Sat. Nov 8, 2014 10:00 AM - 12:00 PM 501 (5階)

[PD078] 小学校への適応に向けて

小学1年生の保護者の意識

富山尚子 (東京成徳大学)

Keywords:小学1年生, 保護者, 適応


問 題
小学校入学前の保護者は、「子どもの友だちづくり」「勉強に関すること」「保護者同士のつきあい」などの面について、小学校入学後に対する不安や心配を感じていることが分かっている。一方で、小学校入学後、学校側は保護者の不安や期待をどの程度認識し、それに応える努力をしているのだろうか。子どもたちを支える存在である保護者が、小学生の親という立場に適応できるかどうかについて考えることは、子どもたちの小学校生活への適応を考える上で、必要な視点であると考えられるが、この点からの資料はほとんど見られない。
そこで、本研究では、親が必要としている適切な情報提供や働きかけとは何か、親が抱えている小学校への不安や期待とは具体的にはどのようなことなのか、を把握することを主な目的とした、小学校1年生の保護者に対する、意識調査を行った。

方 法
<調査対象>小学校1年生の保護者(母親)36名。
<調査時期および調査方法>2013年6月~8月に、個別にアンケート用紙を配布し、郵送により回収。
<調査内容>(1)小学校入学後の気持ちに関する質問(5項目: (a)お子さんの友だちづくりについて心配している(b)お子さんの小学校での勉強について心配している (c)PTA活動などの保護者としての活動について不安がある(d)担任の先生との距離が、幼稚園や保育園のときよりも遠いように思う (e)小学校のことでわからないことをだれに相談すればよいのか、とまどうことがある)(5段階評定での回答)。
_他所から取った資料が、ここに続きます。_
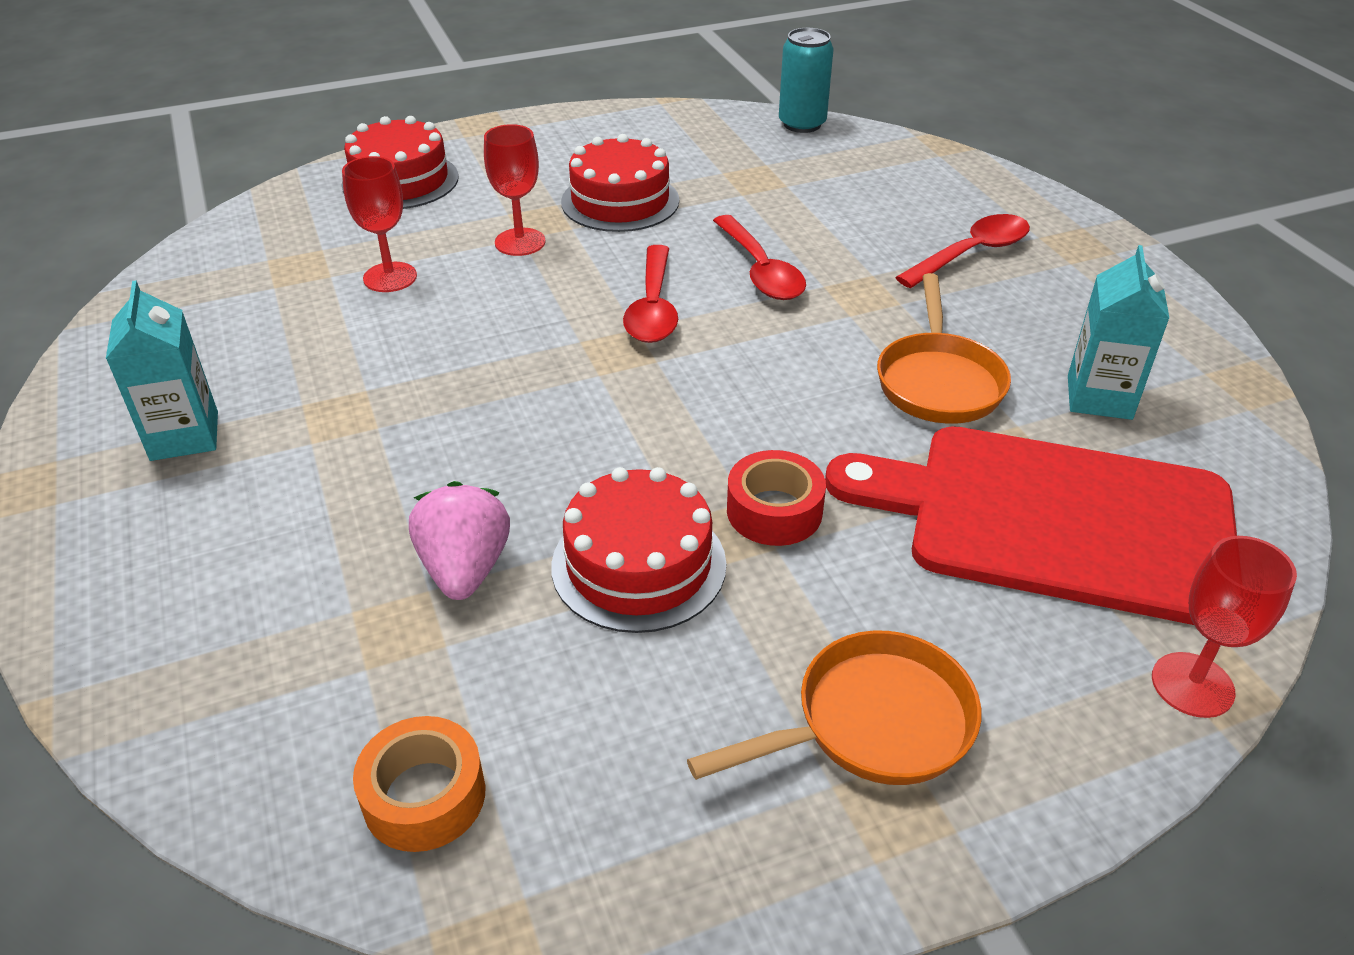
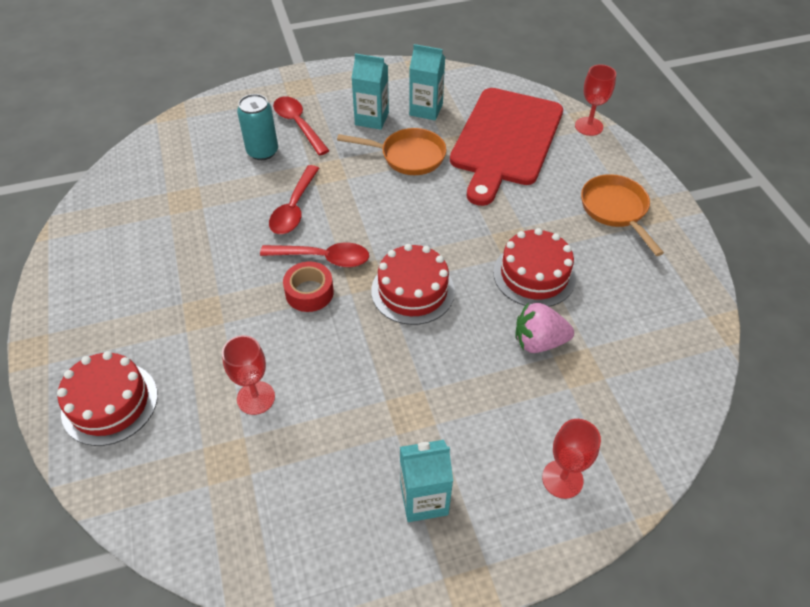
camera: 85 degrees left, 10 degrees up
(424, 796) = (669, 350): orange tape -> none
(520, 242) = (229, 323): red goblet -> red goblet (562, 479)
(620, 201) = (190, 268): red cake -> red cake (413, 290)
(760, 270) = (294, 208): red spoon -> red spoon turned 120 degrees clockwise
(774, 511) = (498, 224): red tape -> red tape (309, 292)
(802, 124) = (118, 169): turquoise can -> turquoise can (262, 151)
(1031, 330) = (372, 119): none -> turquoise carton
(2)「入学後、学校に対してとまどったり、不安に思ったりしたこと」および「学校に対してのぞんでいること」についての自由記述回答。(3)保護者の年齢や子どもの数、小学校1年生が第何子であるかについての質問。

結果と考察
Table1は小学校入学後の気持ちに関する質問について、どの程度自分の気持ちにあてはまると思うかについての回答の平均値および標準偏差を示したものである。得点が高いほどあてはまることを示している。
自由記述を含めた全体的分析から、小学校1年生の母親は、子どもの友だちづくりを心配したり、担任の先生との距離の遠さを考えたりする傾向がうかがわれ、特に初めての子どもが小学校に入学した母親は、担任との距離についてより心配していると考えられた。

まとめ
今回の結果から、特に初めての子どもが小学校に入学した保護者に対して、最も必要な情報は、「担任の教員とのコミュニケーション面での不安」を解消できるような情報であることが示された。つまり、入学当初から保護者に小学校の様々なシステムについて詳細に説明し、必要な情報を提供できれば、保護者の不安を低減できる可能性が高いのではないだろうか。
今回は小規模な調査であったため、特に第2子が小学校に入学した保護者の小学校への不安や期待については、不十分な資料しか得られていない。今後、より大規模な調査を行うことで、学校と保護者のよりよい連携のために貢献できる資料を得たいと考えている。